The Commonwealth’s use of Parker’s testimony to tie Lynch to Williams’s statement effectively shifted the focus from Scott’s earlier statement to the police that Parker, whom he knew, was indeed the unmasked man in the house during the shooting. When Scott’s trial testimony identified Lynch, Parker buttressed Scott’s identification by relating Lynch’s “adopted” confession. With this change, the jury likely saw Parker as an observer, not a participant. It is, therefore, reasonable to assume that in weighing the evidence the jury gave substantial weight to Parker’s testimony relating the confession of Williams and implicating Lynch as being present at the killing. A confession of a perpetrator implicating the presence of a codefendant at the scene of a crime is inherently prejudicial.
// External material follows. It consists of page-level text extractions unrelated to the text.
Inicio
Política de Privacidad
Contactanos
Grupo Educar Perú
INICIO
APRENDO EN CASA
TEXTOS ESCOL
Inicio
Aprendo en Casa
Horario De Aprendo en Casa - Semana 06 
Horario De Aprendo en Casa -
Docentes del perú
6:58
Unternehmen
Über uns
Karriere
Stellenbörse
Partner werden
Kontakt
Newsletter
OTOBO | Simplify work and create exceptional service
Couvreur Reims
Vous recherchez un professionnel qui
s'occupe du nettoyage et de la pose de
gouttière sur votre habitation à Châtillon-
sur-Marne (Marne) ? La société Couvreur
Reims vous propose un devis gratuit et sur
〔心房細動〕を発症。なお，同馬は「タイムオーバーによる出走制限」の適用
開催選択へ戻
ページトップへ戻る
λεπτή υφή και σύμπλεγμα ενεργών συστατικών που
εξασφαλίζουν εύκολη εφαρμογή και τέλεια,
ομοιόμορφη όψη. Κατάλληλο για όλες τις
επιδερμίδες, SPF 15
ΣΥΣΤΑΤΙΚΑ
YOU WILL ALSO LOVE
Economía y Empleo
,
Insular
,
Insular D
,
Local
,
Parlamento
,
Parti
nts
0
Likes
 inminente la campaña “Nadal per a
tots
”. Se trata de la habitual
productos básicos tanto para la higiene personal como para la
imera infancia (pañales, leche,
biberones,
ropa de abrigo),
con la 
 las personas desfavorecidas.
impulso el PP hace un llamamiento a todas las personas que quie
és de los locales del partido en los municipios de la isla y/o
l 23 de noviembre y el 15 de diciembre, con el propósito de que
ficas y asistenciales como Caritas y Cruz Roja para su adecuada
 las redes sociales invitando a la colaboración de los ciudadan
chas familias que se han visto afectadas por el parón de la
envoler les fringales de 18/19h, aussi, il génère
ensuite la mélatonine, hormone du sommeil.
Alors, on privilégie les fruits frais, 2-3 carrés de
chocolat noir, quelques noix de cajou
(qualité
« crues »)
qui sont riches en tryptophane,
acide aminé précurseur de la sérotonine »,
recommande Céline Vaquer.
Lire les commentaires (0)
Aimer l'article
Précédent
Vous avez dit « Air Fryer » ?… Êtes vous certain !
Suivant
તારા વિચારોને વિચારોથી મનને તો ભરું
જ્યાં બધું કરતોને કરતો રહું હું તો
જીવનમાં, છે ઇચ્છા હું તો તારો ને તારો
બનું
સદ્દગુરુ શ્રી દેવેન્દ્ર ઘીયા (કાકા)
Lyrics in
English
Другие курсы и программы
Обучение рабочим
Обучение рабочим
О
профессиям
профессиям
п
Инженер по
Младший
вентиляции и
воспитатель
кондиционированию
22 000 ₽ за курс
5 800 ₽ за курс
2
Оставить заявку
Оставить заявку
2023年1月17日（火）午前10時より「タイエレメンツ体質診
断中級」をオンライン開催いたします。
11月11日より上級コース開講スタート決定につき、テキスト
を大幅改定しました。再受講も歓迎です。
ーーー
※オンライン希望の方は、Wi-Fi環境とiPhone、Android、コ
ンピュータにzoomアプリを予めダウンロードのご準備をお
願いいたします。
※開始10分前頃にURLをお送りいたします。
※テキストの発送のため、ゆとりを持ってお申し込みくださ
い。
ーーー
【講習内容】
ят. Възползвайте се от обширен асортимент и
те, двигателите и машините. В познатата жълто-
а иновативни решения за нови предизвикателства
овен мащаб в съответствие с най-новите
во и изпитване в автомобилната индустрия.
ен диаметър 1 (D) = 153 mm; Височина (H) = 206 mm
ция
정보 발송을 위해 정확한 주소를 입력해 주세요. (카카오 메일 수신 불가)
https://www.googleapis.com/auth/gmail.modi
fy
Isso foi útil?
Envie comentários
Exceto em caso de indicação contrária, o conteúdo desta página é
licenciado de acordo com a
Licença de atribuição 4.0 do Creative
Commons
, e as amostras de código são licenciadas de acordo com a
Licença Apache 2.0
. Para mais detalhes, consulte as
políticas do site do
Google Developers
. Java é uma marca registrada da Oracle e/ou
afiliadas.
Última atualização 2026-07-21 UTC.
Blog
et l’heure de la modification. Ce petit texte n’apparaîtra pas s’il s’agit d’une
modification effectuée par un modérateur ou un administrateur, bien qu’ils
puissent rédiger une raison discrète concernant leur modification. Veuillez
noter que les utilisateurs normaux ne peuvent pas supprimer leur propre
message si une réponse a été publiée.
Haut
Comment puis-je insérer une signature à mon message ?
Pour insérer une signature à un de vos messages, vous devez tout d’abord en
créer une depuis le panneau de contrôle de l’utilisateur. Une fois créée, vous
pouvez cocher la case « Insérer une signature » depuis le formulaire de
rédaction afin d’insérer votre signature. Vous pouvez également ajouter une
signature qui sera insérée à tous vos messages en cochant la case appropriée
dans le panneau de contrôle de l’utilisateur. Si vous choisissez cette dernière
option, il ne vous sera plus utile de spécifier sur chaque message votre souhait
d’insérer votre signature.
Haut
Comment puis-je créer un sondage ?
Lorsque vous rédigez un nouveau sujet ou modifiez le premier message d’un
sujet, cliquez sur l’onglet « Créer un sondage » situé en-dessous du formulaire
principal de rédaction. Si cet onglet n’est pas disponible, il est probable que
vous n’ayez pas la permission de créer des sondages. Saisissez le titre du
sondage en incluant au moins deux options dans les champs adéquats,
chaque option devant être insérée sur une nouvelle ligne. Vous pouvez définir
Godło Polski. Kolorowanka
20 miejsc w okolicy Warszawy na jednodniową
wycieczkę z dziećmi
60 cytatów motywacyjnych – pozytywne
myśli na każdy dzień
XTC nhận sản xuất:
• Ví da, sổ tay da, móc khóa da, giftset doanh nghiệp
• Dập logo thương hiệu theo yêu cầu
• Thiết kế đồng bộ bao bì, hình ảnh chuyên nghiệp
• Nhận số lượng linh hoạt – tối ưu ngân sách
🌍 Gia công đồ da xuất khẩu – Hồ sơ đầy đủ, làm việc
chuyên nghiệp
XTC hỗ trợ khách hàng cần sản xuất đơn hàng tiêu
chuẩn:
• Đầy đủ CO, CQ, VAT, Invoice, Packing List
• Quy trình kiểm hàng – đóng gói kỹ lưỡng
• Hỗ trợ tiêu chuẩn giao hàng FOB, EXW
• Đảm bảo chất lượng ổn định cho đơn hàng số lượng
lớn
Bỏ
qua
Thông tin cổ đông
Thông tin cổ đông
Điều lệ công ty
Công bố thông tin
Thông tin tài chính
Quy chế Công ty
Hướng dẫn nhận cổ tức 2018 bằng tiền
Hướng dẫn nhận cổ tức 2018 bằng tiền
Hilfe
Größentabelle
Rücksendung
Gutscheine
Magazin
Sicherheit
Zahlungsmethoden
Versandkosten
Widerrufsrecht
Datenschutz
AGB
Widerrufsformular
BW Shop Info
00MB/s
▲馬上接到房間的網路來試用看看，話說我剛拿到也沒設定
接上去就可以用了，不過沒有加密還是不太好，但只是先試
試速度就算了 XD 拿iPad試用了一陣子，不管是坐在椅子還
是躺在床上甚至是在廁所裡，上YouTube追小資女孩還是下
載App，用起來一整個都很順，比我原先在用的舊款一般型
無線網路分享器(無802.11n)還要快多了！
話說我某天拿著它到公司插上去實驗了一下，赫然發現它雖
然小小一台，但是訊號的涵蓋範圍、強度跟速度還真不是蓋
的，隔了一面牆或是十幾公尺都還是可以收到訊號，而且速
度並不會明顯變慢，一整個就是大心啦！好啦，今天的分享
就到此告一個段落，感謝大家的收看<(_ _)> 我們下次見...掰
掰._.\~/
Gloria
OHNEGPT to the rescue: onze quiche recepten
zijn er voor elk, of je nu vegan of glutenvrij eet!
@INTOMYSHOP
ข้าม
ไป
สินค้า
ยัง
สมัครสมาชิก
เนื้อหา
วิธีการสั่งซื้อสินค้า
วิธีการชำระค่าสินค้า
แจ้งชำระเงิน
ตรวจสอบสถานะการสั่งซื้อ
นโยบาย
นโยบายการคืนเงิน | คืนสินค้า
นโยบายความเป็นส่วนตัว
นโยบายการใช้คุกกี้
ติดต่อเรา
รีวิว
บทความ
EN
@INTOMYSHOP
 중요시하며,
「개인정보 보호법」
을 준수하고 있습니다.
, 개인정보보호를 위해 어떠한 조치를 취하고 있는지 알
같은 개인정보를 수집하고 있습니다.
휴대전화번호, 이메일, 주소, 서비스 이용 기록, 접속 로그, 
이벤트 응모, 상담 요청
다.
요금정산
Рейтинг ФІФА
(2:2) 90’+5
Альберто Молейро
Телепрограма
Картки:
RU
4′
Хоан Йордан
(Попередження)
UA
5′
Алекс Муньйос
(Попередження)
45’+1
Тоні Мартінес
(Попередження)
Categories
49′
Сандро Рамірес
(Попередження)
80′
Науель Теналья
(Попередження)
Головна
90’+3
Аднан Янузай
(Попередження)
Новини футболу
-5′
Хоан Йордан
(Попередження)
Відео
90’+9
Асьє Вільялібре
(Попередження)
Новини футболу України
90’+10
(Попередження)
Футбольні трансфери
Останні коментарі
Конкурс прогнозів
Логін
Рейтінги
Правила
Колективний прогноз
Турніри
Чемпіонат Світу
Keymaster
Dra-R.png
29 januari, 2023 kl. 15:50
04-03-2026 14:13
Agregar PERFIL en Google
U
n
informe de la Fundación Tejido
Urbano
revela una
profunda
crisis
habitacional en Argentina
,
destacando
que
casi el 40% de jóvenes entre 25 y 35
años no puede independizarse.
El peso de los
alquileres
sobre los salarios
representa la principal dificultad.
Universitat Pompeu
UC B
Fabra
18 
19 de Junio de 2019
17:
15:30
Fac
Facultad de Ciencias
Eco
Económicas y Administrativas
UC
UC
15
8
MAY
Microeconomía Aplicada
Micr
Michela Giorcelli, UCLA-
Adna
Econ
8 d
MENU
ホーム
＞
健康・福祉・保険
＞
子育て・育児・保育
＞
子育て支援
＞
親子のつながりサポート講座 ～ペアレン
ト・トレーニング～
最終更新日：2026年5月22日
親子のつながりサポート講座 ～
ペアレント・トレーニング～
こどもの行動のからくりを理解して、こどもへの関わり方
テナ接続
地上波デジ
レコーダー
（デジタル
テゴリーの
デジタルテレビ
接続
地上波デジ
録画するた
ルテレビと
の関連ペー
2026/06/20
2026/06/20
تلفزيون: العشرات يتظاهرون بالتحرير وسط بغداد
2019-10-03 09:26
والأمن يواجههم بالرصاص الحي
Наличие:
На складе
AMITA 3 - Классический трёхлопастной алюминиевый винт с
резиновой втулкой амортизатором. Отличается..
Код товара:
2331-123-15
Clearly, where the principal direct evidence against the accused is the testimony of an accomplice, the credibility of that witness will be a significant factor in the jury’s determi*365nation of the accused’s level of culpability. [The Supreme Court has] consistently held that this credibility determination rests with the jury and is not subject to challenge on appeal merely because the testimony is self-serving, results from a favorable plea arrangement, or because the witness is himself a felon. However, here the issue is not the credibility of the witness, but rather the potential for harm caused by the erroneous admission of evidence which tends to support the jury’s credibility determination. In that context we must presume that such evidence had the potential to influence the jury into accepting the properly admitted evidence as more credible and, thus, to taint the jury’s determination of the facts.
Lilly v. Commonwealth, 258 Va. 548, 553, 523 S.E.2d 208, 210 (1999).
I would hold that it does not plainly appear that the error did not substantially and injuriously affect the verdict. The evidence, if successful in achieving its purpose, clearly would have affected the verdict. See Norfolk Ry. & Light Co. v. Corletto, 100 Va. 355, 360, 41 S.E. 740, 742 (1902) (holding that “[i]t is ... well settled that if a ... mistake of the court appear[s] in the record it must be presumed that it affected the verdict of the jury, and is therefore ground for which the judgment must be reversed, unless it plainly appears from the whole record that the error did not affect, and could not have affected, their verdict”).
For these reasons, I would reverse the convictions and remand for a new trial.